I don’t think Newcombe-like dilemmas are relevant for the reasoning of potentially dangerous AIs
When a programmer writes software, it’s because they have a prediction in mind about how the software is likely to behave in the future: we have goals we want software to achieve, and we write the code that we think will behave in the intended way. AGI systems are particularly likely to end up in Newcomblike scenarios if we build them to learn our values by reasoning about their programmers’ intentions and goals, or if the system constructs any intelligent subprocesses or subagents to execute tasks, or executes significant self-modifications at all. In the latter cases, the system itself is then in a position of designing reasoning algorithms based on predictions about how the algorithms will behave in the future.

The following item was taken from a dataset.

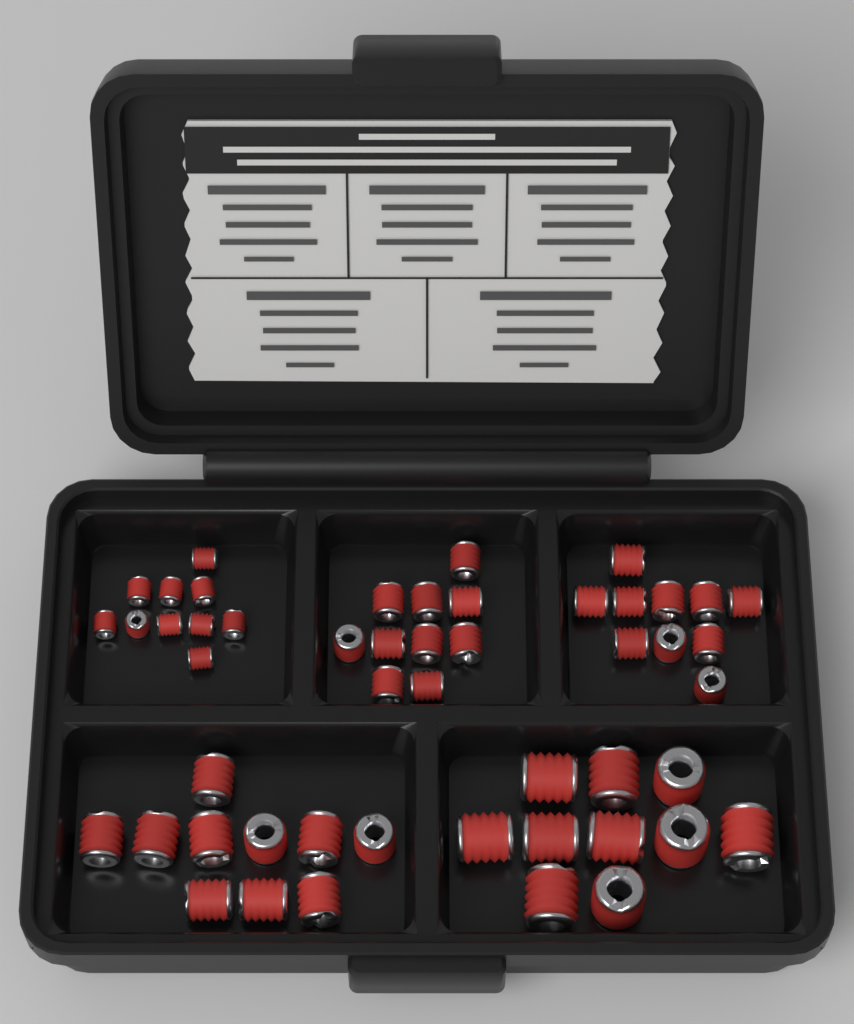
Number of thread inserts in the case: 50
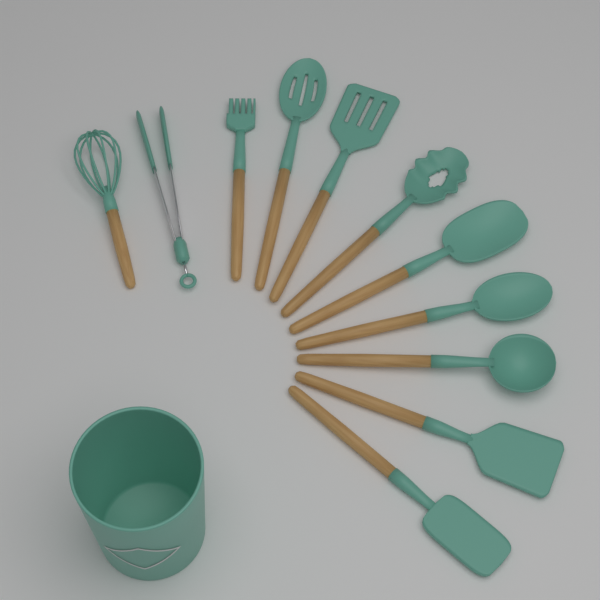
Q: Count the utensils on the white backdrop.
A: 11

The same principle holds if two agents are modeling each other in real time, as opposed to predicting a future agent; e.g., two copies of an AGI system, or subsystems of a single AGI system. The copies don’t have to be exact, and the systems don’t have to have direct access to each other’s source code, for the same issues to crop up.
One secondary motivation for TDT/UDT/FDT is a fallacious argument that it endorses cooperation in the true prisoner’s dilemma.

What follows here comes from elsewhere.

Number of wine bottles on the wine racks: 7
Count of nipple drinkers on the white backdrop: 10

What’s the fallacy you’re claiming?
Informal arguments seem to be the load-bearing applying these theories to any particular problem; the technical works seem to be mainly formalizing narrow instances of these theories to agree with the informal intuition.
This seems wrong, if you’re saying that we can’t formally establish the behavior of different decision theories, or that applying theories to different cases requires ad-hoc emendations; see section 5 of “Functional Decision Theory” (and subsequent sections) for a comparison and step-by-step walkthrough of procedures for FDT, CDT, and EDT. One of the advantages we claim for FDT over CDT and EDT is that it doesn’t require ad-hoc tailoring for different dilemmas (e.g., ad-hoc precommitment methods or ratification procedures, or modifications to the agent’s prior).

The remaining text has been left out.